Probable Interplay: Reactions to Epicureanism and Probabilism in the Seventeenth Century
DOI:
https://doi.org/10.4454/philinq.v10i2.428Keywords:
Epicureanism, Probabilism, History of philosophyAbstract
Scholastic probabilism regulated the use of opinions in much of seventeenth-century Catholic moral theology. It should therefore not come as a surprise that it also affected the acceptance of philosophical doctrines like epicureanism in Catholic countries. The ups and downs in the careers of probabilism and epicureanism in Italy are in conspicuous synch as this paper will show, with special emphasis on the Jesuit Cardinal Francesco ‘Pietro’ Sforza Pallavicino. Pallavicino (1607–1667) was one of the leading probabilists of his time and sympathetically discussed epicurean positions in Del bene (1644).
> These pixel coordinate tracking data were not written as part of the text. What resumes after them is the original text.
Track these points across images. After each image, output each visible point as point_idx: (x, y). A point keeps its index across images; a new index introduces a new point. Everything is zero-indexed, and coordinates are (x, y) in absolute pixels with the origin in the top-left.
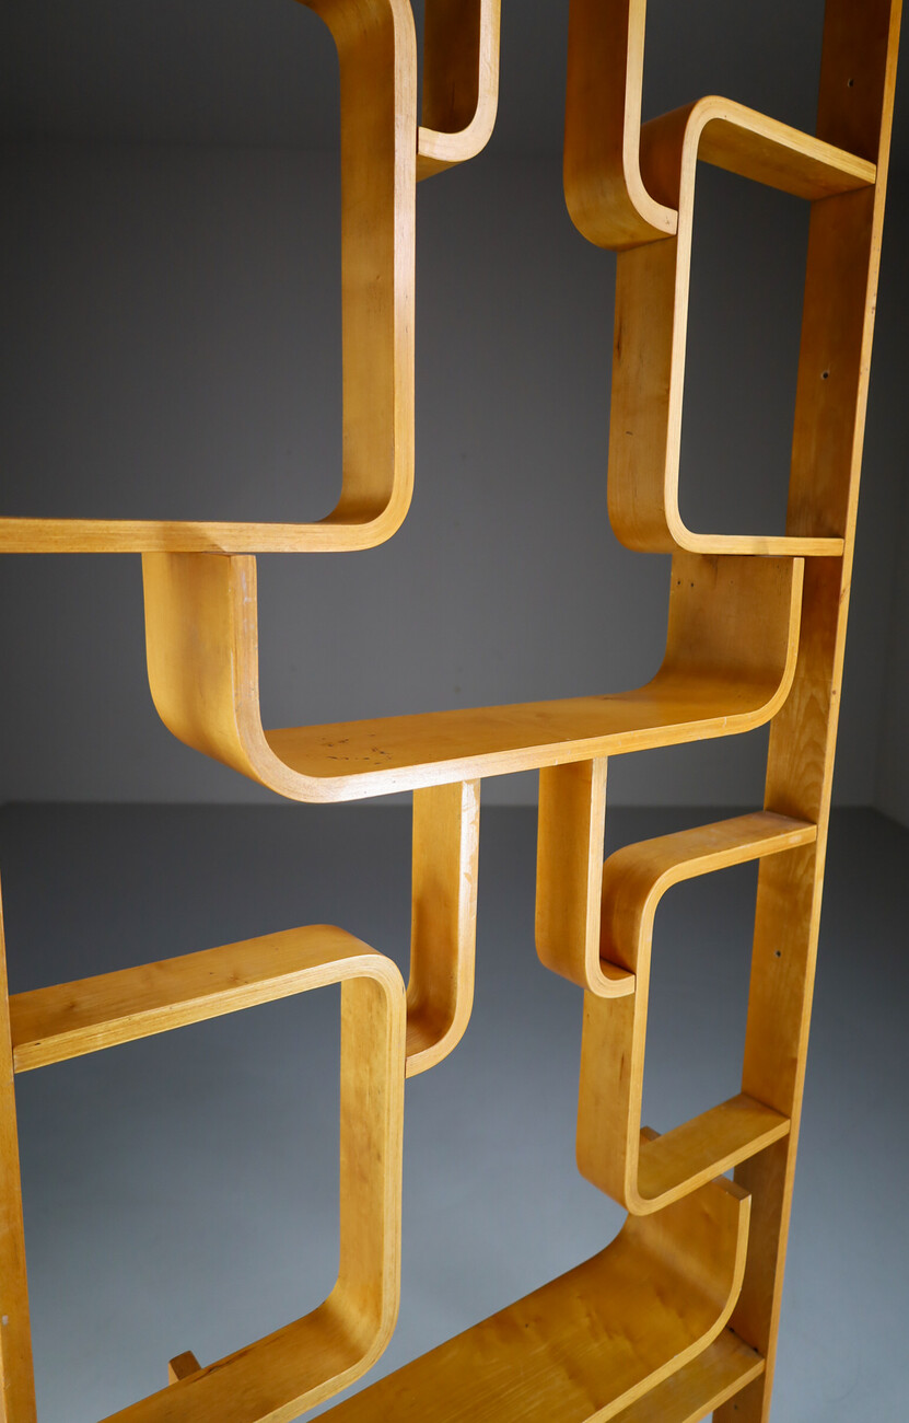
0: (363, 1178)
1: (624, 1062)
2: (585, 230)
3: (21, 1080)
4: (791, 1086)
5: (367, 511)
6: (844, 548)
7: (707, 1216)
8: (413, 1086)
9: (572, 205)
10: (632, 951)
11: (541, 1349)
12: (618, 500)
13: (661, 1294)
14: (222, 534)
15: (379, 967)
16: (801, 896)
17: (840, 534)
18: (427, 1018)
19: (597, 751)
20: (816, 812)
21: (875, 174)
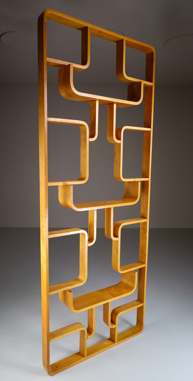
0: (83, 260)
1: (117, 250)
2: (110, 142)
3: (49, 239)
4: (145, 259)
5: (83, 179)
6: (149, 179)
7: (132, 276)
8: (89, 247)
9: (108, 139)
10: (118, 234)
11: (107, 293)
12: (115, 175)
13: (125, 288)
14: (69, 183)
15: (85, 232)
16: (146, 230)
17: (148, 177)
18: (90, 240)
19: (112, 206)
20: (147, 217)
21: (151, 130)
Probabilism’s license to favor the convenience and utility of agents in doubt about moral restrictions facilitated the adoption of epicurean attitudes, while opponents criticized probabilism for promoting the ‘prudence of the flesh’, a topos of longstanding anti-epicurean pedigree. The rising storm of opposition against probabilism in the second half of the seventeenth century thus contributed to a worsening of conditions for the spread of epicurean thought, with observable effects in Italy.